All of the records should be reproduced word for word, but no images may appear in the copy.

------ SUPPLIED ENTRIES ------

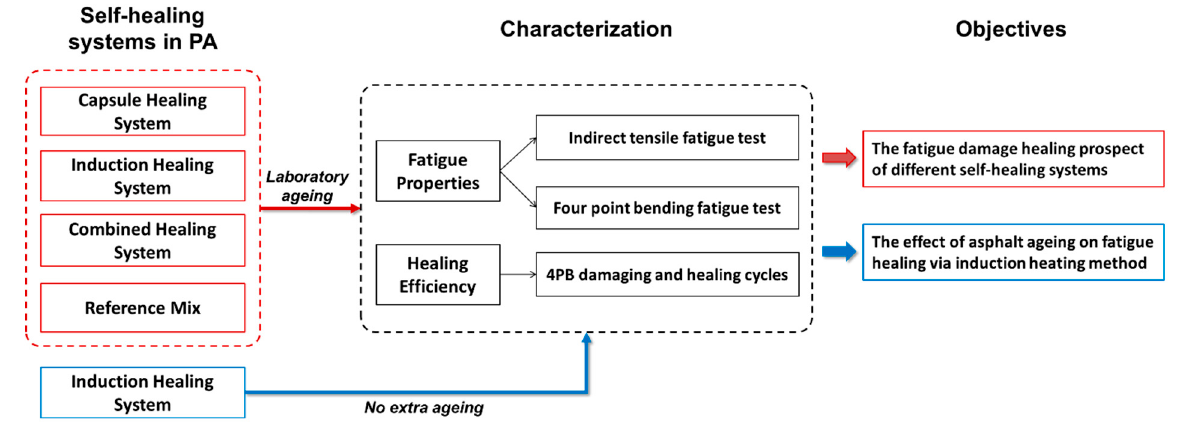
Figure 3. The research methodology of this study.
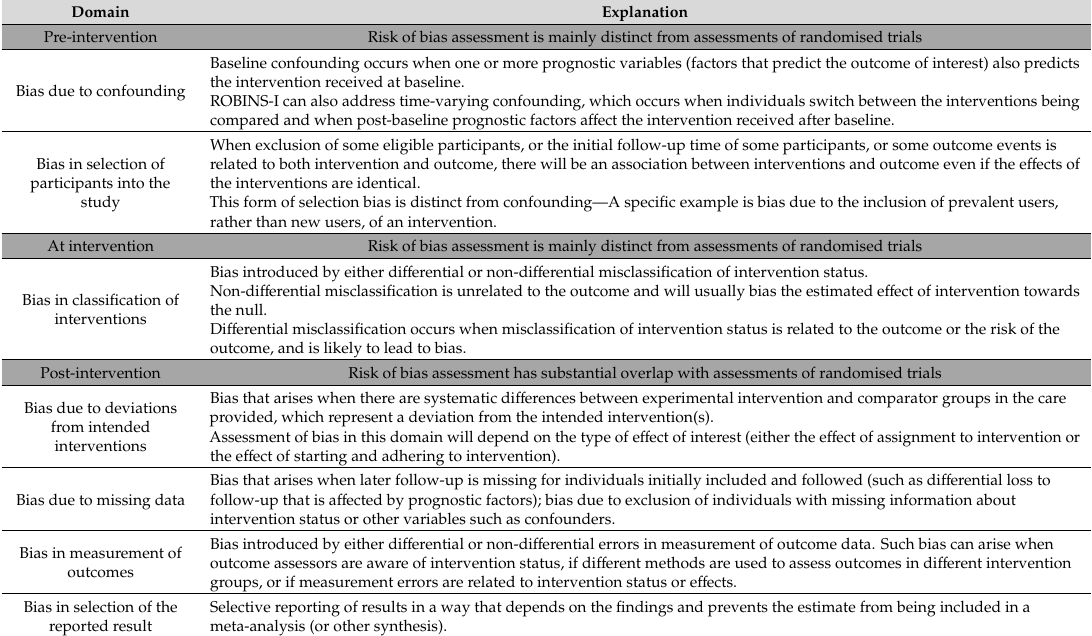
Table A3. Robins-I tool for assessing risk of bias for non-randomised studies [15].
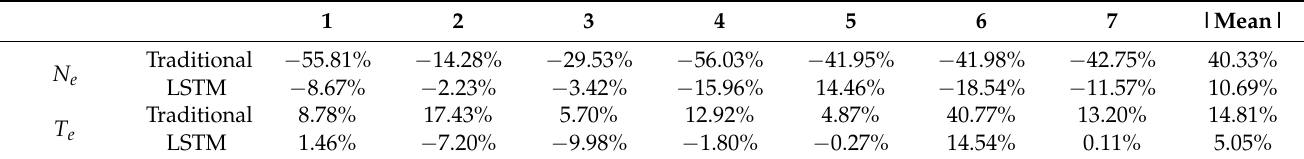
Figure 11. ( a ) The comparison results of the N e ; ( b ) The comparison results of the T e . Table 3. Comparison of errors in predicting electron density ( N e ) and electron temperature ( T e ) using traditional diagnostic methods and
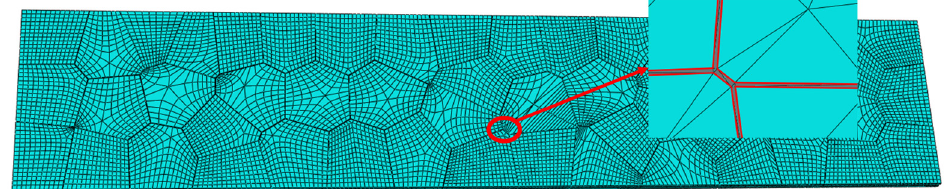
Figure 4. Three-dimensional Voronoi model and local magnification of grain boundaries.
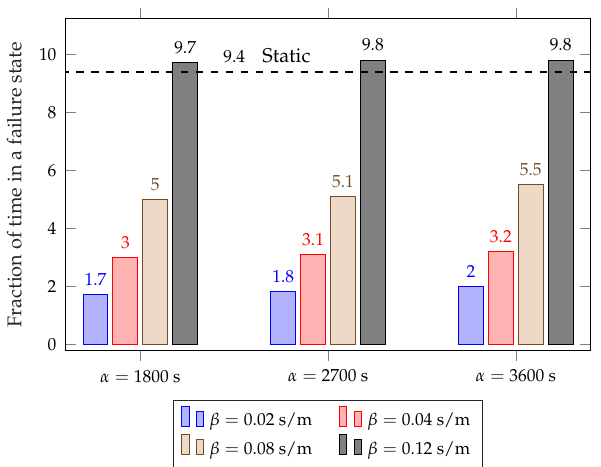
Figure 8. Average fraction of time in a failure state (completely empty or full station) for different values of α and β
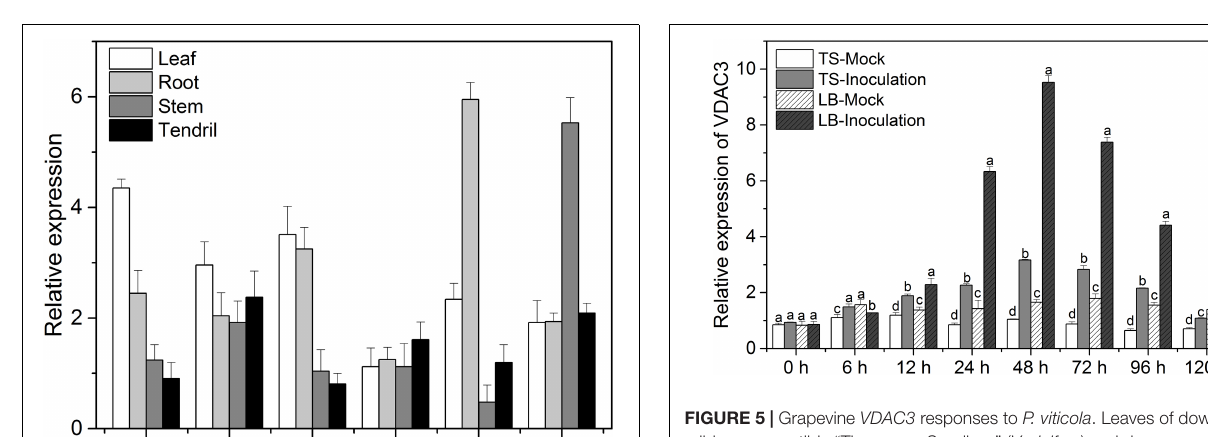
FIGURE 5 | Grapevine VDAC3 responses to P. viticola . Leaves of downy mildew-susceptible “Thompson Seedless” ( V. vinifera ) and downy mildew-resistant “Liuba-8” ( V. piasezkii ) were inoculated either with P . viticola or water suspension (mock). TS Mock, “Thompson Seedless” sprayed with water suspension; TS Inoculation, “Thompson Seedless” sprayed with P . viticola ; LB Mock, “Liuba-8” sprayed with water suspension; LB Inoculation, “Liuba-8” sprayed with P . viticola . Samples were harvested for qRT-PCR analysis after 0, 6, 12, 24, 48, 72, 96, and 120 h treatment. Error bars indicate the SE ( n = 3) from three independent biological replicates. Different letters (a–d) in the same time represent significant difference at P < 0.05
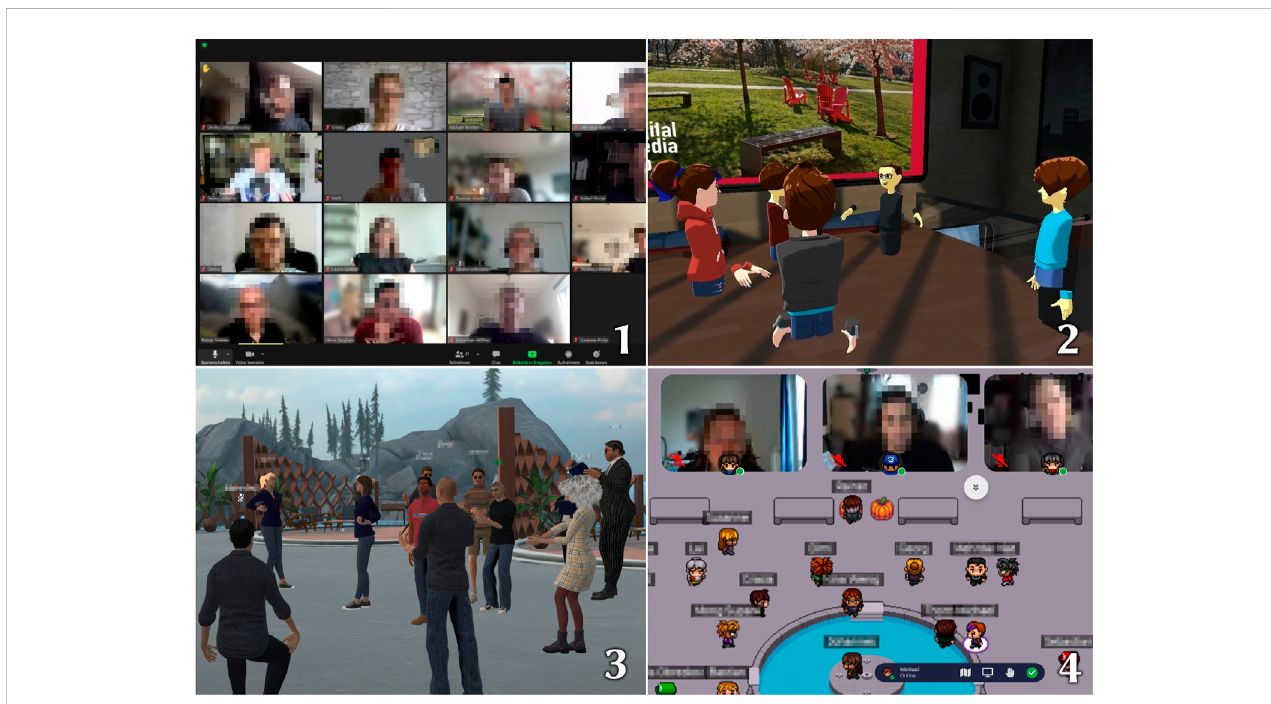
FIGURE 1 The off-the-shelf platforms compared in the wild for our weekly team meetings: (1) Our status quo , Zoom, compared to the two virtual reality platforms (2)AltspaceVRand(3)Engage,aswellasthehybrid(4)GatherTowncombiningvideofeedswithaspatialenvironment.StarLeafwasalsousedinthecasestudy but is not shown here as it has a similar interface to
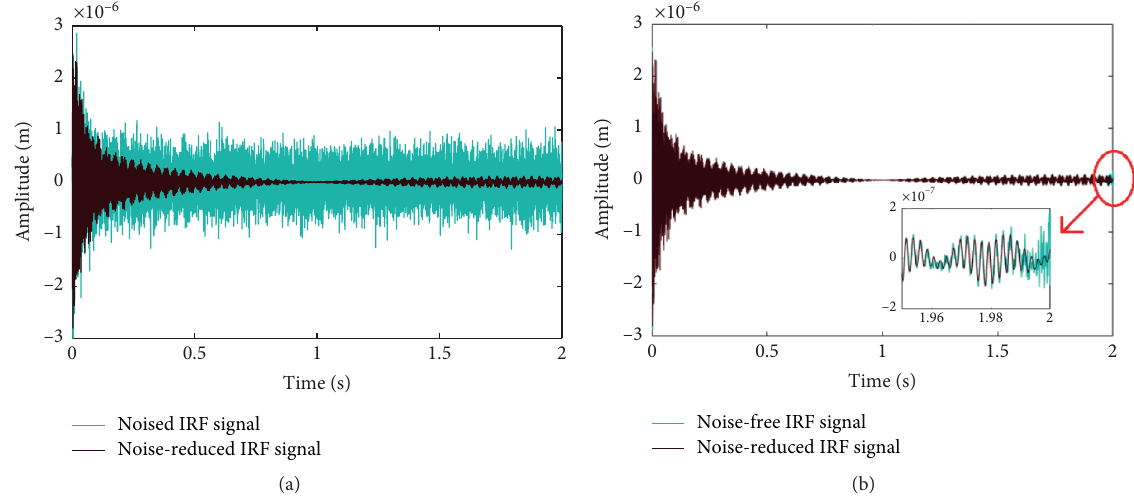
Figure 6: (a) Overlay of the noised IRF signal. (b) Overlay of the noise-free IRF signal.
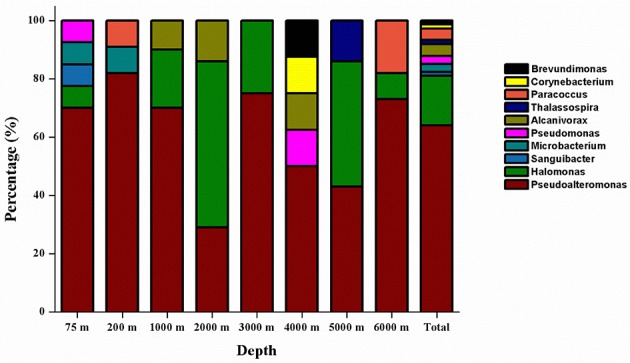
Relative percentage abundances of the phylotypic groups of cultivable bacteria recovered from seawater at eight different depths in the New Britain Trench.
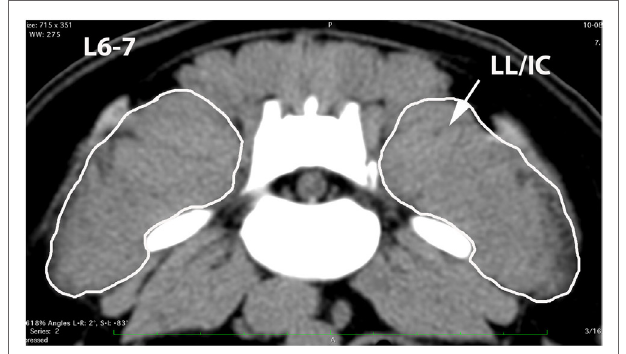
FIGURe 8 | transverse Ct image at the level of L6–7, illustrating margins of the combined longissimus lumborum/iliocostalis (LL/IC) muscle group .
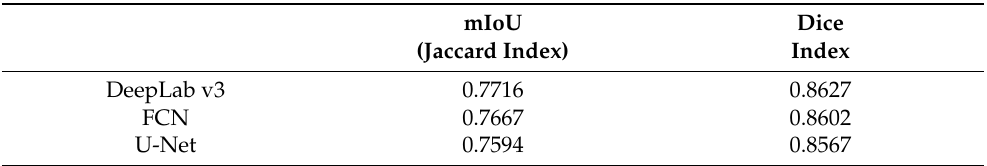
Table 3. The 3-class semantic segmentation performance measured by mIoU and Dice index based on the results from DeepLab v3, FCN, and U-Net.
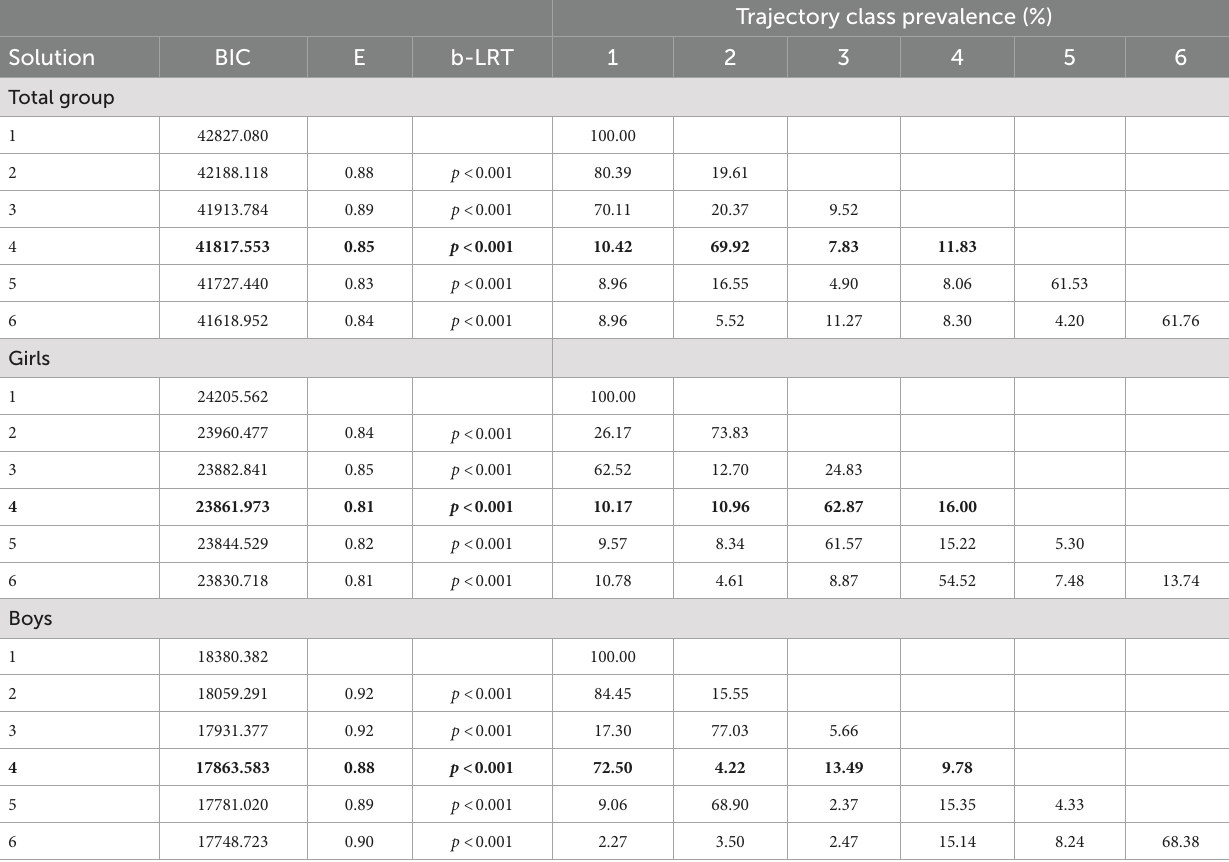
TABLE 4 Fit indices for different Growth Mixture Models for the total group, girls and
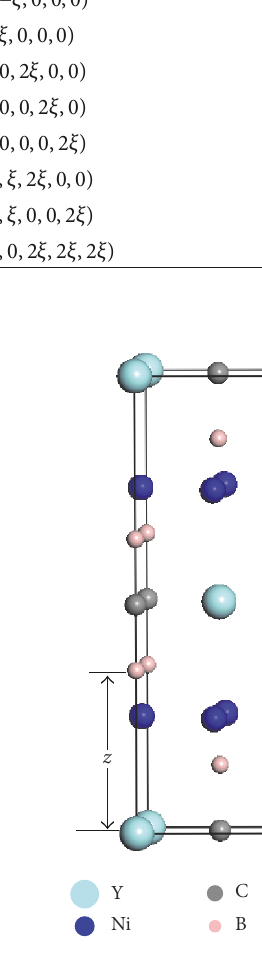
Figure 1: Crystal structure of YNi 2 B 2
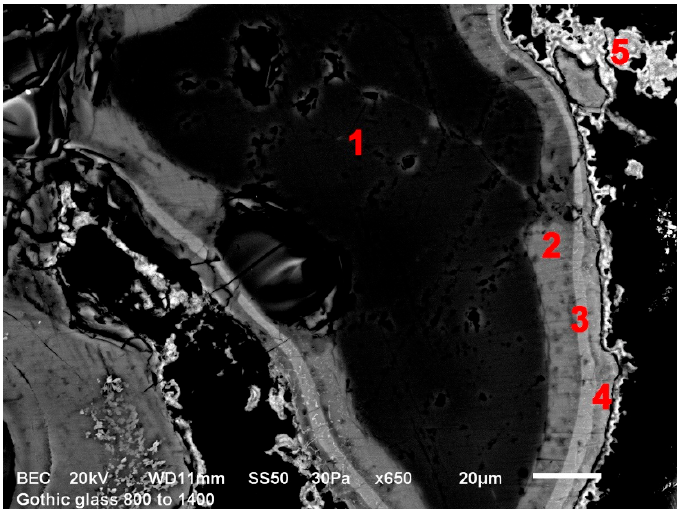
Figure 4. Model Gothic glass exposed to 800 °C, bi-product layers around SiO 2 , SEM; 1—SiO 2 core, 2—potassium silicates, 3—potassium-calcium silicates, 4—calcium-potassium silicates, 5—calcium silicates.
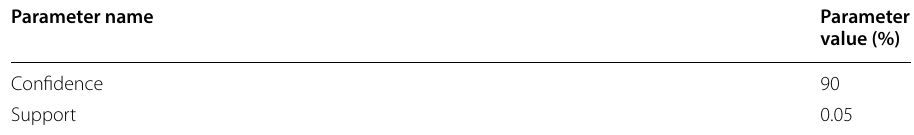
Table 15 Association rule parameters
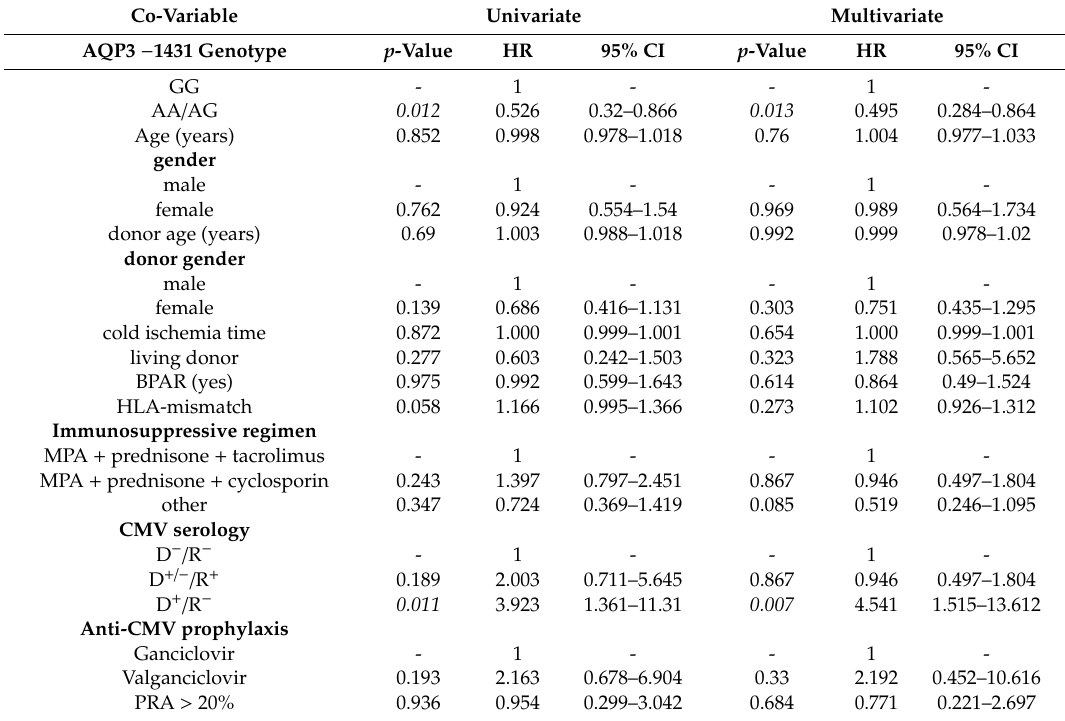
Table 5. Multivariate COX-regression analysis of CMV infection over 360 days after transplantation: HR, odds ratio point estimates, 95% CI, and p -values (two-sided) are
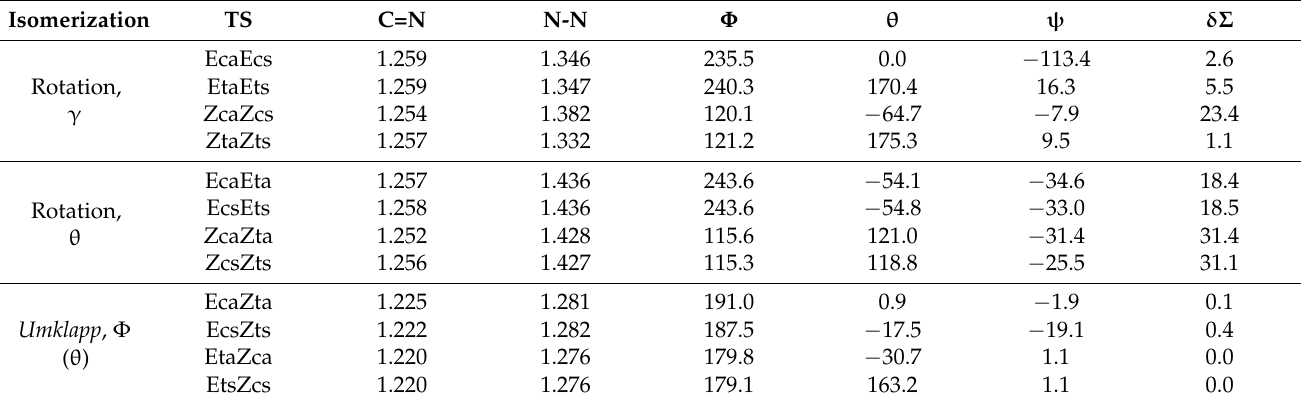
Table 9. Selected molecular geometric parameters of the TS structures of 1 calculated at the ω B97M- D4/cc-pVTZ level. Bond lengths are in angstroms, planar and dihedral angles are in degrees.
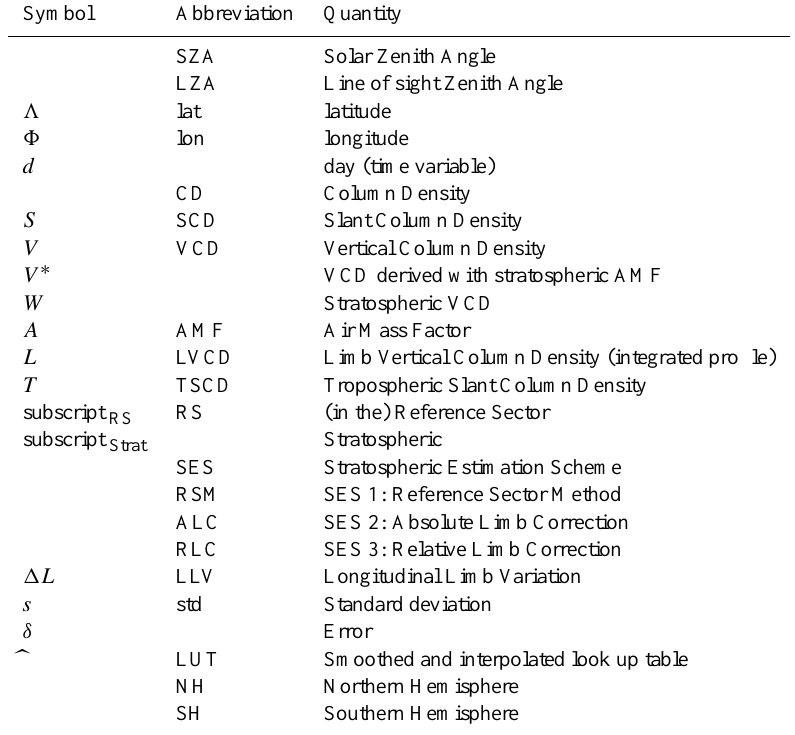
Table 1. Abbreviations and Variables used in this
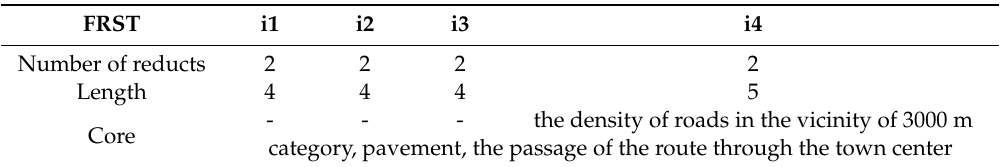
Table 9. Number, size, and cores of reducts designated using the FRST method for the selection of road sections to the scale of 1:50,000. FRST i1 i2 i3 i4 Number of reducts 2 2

------

→ **ANSWER SPACE**:
Figure 3. The research methodology of this study.
Table A3. Robins-I tool for assessing risk of bias for non-randomised studies [15].
Figure 11. ( a ) The comparison results of the N e ; ( b ) The comparison results of the T e . Table 3. Comparison of errors in predicting electron density ( N e ) and electron temperature ( T e ) using traditional diagnostic methods and
Figure 4. Three-dimensional Voronoi model and local magnification of grain boundaries.
Figure 8. Average fraction of time in a failure state (completely empty or full station) for different values of α and β
FIGURE 5 | Grapevine VDAC3 responses to P. viticola . Leaves of downy mildew-susceptible “Thompson Seedless” ( V. vinifera ) and downy mildew-resistant “Liuba-8” ( V. piasezkii ) were inoculated either with P . viticola or water suspension (mock). TS Mock, “Thompson Seedless” sprayed with water suspension; TS Inoculation, “Thompson Seedless” sprayed with P . viticola ; LB Mock, “Liuba-8” sprayed with water suspension; LB Inoculation, “Liuba-8” sprayed with P . viticola . Samples were harvested for qRT-PCR analysis after 0, 6, 12, 24, 48, 72, 96, and 120 h treatment. Error bars indicate the SE ( n = 3) from three independent biological replicates. Different letters (a–d) in the same time represent significant difference at P < 0.05
FIGURE 1 The off-the-shelf platforms compared in the wild for our weekly team meetings: (1) Our status quo , Zoom, compared to the two virtual reality platforms (2)AltspaceVRand(3)Engage,aswellasthehybrid(4)GatherTowncombiningvideofeedswithaspatialenvironment.StarLeafwasalsousedinthecasestudy but is not shown here as it has a similar interface to
Figure 6: (a) Overlay of the noised IRF signal. (b) Overlay of the noise-free IRF signal.
Relative percentage abundances of the phylotypic groups of cultivable bacteria recovered from seawater at eight different depths in the New Britain Trench.
FIGURe 8 | transverse Ct image at the level of L6–7, illustrating margins of the combined longissimus lumborum/iliocostalis (LL/IC) muscle group .
Table 3. The 3-class semantic segmentation performance measured by mIoU and Dice index based on the results from DeepLab v3, FCN, and U-Net.
TABLE 4 Fit indices for different Growth Mixture Models for the total group, girls and
Figure 1: Crystal structure of YNi 2 B 2
Figure 4. Model Gothic glass exposed to 800 °C, bi-product layers around SiO 2 , SEM; 1—SiO 2 core, 2—potassium silicates, 3—potassium-calcium silicates, 4—calcium-potassium silicates, 5—calcium silicates.
Table 15 Association rule parameters
Table 5. Multivariate COX-regression analysis of CMV infection over 360 days after transplantation: HR, odds ratio point estimates, 95% CI, and p -values (two-sided) are
Table 9. Selected molecular geometric parameters of the TS structures of 1 calculated at the ω B97M- D4/cc-pVTZ level. Bond lengths are in angstroms, planar and dihedral angles are in degrees.
Table 1. Abbreviations and Variables used in this
Table 9. Number, size, and cores of reducts designated using the FRST method for the selection of road sections to the scale of 1:50,000. FRST i1 i2 i3 i4 Number of reducts 2 2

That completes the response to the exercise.